» **EXERCISE INSTRUCTIONS**
Tally the lines of the records below that contain the word "water", and give only that number.
--
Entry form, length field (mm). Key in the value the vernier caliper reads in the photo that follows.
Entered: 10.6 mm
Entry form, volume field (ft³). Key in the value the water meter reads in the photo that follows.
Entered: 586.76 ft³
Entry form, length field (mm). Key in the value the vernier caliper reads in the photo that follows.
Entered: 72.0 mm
--
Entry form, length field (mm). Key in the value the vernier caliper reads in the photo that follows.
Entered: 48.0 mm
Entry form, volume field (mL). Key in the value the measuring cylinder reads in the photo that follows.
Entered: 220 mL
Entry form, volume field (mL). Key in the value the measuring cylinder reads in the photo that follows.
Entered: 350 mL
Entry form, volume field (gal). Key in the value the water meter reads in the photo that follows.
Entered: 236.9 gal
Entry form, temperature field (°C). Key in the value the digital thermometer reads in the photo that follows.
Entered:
--
» **WRITTEN ANSWER**
2